» **INSTRUCTION**
Only a number is expected here: the count of lines in the data that contain "Полиуретановые".

START INFORMATION

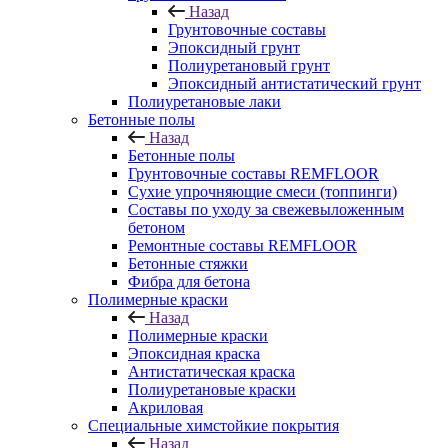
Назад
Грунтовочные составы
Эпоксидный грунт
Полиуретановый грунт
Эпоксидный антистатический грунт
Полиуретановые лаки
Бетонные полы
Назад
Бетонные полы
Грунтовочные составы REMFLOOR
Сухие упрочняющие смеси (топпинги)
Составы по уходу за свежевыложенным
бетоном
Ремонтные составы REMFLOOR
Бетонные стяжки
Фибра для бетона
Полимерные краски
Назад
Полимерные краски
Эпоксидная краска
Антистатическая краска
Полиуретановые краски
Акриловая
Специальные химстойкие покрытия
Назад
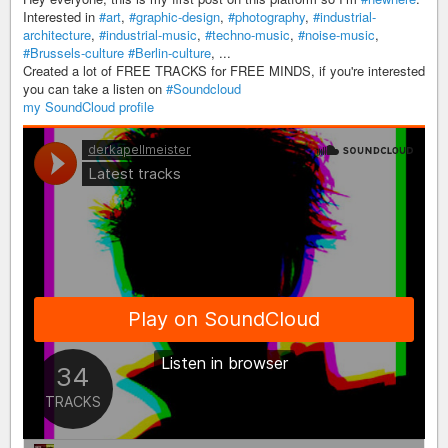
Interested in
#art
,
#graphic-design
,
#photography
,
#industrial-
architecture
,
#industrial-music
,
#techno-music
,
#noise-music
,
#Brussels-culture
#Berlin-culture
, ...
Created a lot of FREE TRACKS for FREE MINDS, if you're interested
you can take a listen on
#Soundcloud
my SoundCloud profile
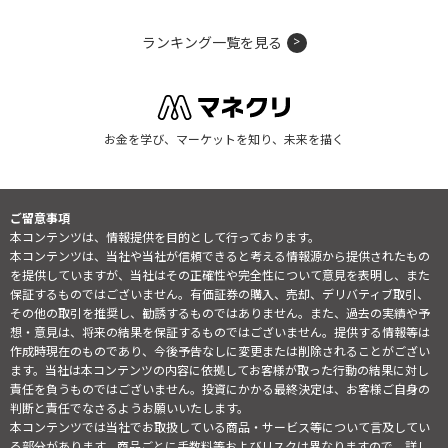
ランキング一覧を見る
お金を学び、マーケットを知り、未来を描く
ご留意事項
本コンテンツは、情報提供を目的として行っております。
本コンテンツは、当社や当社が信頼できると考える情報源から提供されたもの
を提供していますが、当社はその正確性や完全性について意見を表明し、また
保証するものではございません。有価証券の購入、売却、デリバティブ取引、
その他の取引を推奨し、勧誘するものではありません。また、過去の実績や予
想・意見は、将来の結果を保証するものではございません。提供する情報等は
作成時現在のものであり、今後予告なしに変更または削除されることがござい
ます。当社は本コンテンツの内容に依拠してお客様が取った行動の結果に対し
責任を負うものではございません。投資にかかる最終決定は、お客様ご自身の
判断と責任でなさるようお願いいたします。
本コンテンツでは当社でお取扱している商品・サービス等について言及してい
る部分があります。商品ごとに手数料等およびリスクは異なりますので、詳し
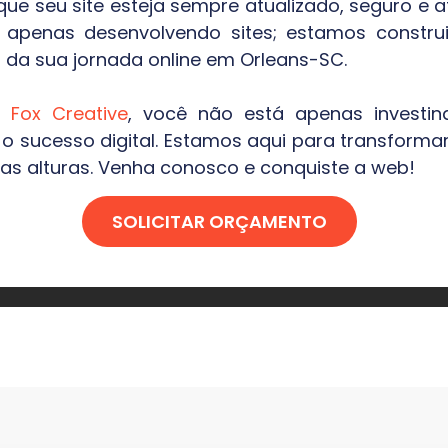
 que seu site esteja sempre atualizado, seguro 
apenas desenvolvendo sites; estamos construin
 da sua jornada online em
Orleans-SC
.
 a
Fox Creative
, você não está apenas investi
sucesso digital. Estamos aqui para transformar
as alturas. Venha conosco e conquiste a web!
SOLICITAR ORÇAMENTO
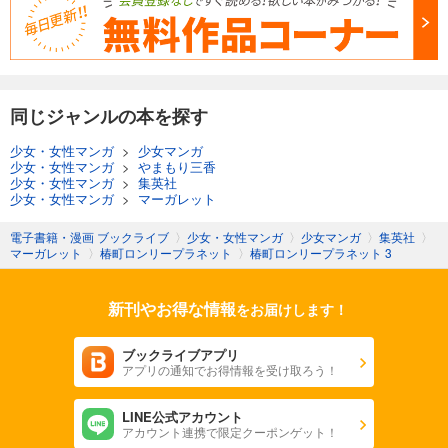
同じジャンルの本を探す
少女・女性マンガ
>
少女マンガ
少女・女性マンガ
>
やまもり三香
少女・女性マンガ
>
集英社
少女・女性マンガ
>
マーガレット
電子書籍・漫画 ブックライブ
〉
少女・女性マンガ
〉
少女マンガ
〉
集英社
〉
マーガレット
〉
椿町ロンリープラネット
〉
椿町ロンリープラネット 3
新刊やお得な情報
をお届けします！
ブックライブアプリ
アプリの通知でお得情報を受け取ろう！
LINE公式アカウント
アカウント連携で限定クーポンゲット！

END INFORMATION

» **RESPONSE BELOW**
2